Document passage
···

If the stock market was based purely on financial viability and interests, you would be able to make money by simply betting on companies with the best financials. But that isn’t how it works. The stock market is primarily driven off of fear and speculation.
Fear makes the markets go down as people sell off their assets to put them in less volatile investment vehicles and speculation makes markets go up as people invest in companies they assume will create more stock value based on the way they’re operating. And the quarterly earnings statements are literally a vehicle to decide which of those emotional responses you’re going to have.
It’s why when revenue projections go down they are combined with cost reductions — to make the metrics SEEM like they’re doing the thing that would cause speculation instead of fear.
And the reason it’s a betting market is because you can’t control people’s emotions so you might do everything you can to drive your investors toward speculation, but they’ll see through your desperation and be fearful, or buy your bullshit and speculate away.
So what ends up happening is, we have executives who are solely focused on those earnings statements, and lose the perspective that’s required to have longevity. If you’re looking only at the next quarter, how can you make an investment that’s going to take 5 years to pay off? You’re gonna get fired before you get to that payoff!
Which leads to an incentive structure less focused on empathy for the people who create and sustain your business and instead it’s focused on the hard lines of revenue and profit projections on a 3 month rolling period. Yea, I gotta lay 4k people off, but our stock will go up 10% and we’ll be able to stay in business for the remaining 4k employees! I can imaging Jack or another CEO thinking, if I try and keep those 4k that I laid off, it could endanger the 4k that AREN’T being laid off!

···

About this exercise
Decide whether each statement agrees with the stock market passage above. For each one, answer yes or no and quote the passage's deciding words. (a) Fear drives markets down. (b) Executives who focus only on earnings statements keep the perspective needed for longevity. (c) Falling revenue projections are paired with cost reductions.

···

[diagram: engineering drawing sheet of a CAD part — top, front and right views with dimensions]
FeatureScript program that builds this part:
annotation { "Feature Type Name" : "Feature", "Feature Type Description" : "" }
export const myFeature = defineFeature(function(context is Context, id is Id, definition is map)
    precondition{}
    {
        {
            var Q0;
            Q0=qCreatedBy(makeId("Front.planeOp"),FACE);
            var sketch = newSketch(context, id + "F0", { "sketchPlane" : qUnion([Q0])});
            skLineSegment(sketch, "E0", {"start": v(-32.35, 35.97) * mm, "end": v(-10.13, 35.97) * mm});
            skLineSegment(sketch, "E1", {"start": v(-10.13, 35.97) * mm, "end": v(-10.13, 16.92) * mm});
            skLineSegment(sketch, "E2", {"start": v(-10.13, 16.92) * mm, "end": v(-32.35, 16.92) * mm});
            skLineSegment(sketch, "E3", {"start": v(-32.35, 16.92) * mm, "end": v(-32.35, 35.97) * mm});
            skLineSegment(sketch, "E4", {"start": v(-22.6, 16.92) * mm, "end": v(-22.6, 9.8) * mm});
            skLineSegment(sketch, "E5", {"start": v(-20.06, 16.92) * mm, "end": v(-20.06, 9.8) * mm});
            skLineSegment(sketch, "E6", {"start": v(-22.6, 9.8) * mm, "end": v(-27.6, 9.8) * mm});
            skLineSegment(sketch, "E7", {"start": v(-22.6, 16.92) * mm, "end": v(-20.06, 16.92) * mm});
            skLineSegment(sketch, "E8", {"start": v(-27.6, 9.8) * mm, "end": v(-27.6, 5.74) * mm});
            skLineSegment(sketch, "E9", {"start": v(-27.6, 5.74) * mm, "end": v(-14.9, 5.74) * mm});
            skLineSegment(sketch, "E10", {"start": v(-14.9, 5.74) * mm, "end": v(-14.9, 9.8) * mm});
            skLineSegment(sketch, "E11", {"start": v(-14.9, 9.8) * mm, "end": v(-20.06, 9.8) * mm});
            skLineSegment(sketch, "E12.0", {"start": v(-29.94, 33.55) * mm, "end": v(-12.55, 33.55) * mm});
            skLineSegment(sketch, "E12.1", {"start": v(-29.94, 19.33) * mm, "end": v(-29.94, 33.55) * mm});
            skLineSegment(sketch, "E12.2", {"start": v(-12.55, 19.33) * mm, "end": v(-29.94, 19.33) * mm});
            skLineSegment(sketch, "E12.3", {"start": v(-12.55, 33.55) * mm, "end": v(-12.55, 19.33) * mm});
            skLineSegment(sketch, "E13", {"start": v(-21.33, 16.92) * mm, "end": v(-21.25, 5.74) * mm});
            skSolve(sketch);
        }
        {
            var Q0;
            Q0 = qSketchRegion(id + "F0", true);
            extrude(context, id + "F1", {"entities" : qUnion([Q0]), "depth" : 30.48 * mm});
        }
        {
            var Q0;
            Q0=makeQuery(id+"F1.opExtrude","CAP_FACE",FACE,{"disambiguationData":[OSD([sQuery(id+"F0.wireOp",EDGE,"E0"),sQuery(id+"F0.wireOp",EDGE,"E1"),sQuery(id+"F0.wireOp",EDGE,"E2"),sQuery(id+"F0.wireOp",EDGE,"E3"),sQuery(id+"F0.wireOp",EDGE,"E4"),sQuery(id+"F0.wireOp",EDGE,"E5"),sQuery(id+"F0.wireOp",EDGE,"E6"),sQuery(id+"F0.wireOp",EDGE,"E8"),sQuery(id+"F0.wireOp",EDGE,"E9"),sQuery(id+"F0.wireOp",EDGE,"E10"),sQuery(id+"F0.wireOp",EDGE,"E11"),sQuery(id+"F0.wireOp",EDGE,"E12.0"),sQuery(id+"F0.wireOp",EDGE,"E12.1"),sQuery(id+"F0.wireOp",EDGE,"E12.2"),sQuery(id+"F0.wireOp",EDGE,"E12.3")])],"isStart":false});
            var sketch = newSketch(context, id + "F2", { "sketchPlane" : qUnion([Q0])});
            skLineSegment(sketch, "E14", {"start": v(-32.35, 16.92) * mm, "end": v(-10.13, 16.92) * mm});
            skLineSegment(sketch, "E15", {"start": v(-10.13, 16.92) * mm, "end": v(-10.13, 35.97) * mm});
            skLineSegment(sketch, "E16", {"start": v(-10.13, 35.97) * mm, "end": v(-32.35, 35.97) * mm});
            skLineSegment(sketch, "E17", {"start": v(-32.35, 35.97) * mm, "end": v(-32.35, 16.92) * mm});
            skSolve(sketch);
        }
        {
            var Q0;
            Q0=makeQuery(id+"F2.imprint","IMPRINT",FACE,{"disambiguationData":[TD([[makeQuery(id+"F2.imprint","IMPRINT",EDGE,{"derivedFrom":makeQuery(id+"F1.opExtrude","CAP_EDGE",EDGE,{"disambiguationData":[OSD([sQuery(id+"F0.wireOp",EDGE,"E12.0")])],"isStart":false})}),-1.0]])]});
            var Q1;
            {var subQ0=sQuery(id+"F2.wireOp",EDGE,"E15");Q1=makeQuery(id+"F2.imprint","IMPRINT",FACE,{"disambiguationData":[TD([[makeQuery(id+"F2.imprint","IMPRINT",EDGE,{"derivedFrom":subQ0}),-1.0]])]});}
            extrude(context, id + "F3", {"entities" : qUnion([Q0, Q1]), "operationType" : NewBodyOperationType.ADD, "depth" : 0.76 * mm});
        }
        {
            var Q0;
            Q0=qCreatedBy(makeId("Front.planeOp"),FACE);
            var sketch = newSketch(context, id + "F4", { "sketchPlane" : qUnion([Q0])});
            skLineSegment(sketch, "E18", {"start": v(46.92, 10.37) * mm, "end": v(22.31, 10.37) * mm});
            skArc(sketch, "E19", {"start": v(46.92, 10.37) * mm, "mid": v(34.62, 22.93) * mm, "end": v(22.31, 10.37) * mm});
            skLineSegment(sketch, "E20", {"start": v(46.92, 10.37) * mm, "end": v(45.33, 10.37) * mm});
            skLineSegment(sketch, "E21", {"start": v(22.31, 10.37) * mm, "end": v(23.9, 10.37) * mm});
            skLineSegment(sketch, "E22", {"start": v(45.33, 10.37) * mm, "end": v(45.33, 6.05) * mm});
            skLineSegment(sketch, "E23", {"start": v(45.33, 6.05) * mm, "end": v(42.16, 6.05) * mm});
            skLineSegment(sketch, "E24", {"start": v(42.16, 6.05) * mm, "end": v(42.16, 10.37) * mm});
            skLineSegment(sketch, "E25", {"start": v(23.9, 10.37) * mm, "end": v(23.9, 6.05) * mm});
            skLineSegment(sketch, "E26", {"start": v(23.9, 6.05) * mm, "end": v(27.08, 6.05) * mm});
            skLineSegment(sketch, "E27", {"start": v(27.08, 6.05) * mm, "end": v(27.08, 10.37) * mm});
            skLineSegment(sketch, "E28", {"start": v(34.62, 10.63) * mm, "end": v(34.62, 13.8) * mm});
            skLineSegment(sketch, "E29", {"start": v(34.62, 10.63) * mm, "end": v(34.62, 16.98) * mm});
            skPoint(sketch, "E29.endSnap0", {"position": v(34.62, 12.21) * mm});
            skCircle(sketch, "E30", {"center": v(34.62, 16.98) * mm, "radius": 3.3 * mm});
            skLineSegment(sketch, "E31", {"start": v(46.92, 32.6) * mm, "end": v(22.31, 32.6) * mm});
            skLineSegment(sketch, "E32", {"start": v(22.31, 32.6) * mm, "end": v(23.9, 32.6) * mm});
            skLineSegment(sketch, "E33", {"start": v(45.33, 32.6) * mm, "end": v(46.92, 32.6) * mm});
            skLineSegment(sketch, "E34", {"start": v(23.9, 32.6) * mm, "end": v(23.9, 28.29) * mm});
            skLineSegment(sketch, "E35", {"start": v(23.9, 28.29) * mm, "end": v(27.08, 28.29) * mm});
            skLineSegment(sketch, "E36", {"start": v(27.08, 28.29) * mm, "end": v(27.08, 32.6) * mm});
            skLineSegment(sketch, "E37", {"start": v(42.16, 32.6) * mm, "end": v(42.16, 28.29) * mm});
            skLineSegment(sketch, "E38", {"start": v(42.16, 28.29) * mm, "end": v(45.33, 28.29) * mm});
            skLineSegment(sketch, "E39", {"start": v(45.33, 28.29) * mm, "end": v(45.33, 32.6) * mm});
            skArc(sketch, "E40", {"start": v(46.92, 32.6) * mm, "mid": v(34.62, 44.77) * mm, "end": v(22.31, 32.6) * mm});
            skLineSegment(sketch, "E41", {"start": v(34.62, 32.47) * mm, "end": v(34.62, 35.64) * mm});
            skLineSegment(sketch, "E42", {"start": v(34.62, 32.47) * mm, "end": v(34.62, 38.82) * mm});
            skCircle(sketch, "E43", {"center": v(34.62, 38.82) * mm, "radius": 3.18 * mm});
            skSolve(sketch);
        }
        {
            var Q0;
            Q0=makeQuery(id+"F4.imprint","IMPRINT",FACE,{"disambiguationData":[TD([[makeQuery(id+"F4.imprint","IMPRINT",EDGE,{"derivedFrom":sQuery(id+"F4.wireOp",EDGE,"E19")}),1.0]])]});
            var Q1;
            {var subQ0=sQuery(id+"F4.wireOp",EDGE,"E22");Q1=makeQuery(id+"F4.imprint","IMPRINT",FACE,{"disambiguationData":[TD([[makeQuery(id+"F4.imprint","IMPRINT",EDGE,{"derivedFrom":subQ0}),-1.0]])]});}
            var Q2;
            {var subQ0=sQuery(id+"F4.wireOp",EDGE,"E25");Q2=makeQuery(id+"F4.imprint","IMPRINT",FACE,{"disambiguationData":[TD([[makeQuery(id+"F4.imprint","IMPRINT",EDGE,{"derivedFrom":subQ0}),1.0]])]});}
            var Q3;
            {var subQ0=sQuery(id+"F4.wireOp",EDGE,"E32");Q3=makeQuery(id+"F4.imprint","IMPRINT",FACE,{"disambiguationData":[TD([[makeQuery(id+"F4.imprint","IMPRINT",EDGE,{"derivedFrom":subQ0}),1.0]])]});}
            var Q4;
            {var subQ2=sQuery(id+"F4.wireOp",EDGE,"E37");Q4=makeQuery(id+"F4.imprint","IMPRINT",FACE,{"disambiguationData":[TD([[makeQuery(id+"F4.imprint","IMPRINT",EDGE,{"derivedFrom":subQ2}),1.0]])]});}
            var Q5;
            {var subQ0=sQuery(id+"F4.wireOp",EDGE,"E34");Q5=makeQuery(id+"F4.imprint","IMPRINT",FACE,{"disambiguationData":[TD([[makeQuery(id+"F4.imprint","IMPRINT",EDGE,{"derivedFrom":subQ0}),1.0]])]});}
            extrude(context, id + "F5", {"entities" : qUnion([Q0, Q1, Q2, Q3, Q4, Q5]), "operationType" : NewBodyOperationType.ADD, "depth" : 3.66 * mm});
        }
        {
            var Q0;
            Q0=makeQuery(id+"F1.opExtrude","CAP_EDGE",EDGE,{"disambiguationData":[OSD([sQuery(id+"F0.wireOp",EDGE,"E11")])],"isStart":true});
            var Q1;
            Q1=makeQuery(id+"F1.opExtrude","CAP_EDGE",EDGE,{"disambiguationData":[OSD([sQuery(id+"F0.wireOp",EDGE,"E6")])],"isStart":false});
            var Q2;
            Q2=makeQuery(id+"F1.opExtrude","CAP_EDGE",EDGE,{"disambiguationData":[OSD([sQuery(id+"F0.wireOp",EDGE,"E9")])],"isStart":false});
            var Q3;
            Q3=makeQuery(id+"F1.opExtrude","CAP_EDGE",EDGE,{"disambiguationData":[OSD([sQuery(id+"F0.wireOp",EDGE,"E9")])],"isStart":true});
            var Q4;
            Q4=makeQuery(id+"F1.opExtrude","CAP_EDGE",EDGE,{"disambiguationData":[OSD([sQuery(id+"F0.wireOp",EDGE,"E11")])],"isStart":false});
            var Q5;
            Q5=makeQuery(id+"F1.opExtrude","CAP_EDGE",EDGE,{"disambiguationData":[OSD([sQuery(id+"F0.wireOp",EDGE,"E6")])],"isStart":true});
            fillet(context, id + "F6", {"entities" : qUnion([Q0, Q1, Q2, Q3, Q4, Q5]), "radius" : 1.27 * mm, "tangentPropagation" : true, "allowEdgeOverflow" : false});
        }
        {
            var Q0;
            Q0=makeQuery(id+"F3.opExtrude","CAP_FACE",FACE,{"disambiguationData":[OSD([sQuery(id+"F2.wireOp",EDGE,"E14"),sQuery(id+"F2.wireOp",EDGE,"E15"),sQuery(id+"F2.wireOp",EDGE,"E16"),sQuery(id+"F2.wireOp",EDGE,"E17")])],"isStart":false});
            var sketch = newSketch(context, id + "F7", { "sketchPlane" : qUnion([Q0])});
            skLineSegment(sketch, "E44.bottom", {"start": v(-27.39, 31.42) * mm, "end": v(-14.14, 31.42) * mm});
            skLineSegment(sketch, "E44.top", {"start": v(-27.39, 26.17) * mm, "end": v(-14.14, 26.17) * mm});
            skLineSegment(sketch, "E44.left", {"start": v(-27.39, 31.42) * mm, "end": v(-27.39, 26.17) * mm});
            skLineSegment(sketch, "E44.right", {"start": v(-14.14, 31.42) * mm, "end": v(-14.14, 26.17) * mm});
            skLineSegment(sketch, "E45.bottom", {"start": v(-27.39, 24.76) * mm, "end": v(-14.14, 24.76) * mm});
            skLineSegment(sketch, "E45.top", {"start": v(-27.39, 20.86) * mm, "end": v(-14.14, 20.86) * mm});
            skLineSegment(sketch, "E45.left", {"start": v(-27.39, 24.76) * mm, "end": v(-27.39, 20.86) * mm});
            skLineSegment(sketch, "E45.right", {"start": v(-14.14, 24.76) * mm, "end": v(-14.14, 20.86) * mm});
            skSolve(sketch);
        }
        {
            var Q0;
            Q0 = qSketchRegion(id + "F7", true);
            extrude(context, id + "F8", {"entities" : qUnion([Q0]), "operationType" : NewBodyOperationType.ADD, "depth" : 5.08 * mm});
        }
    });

···

Your solution
(a) Yes: "Fear makes the markets go down"
(b) No: "lose the perspective that’s required to have longevity"
(c) Yes: "when revenue projections go down they are combined with cost reductions"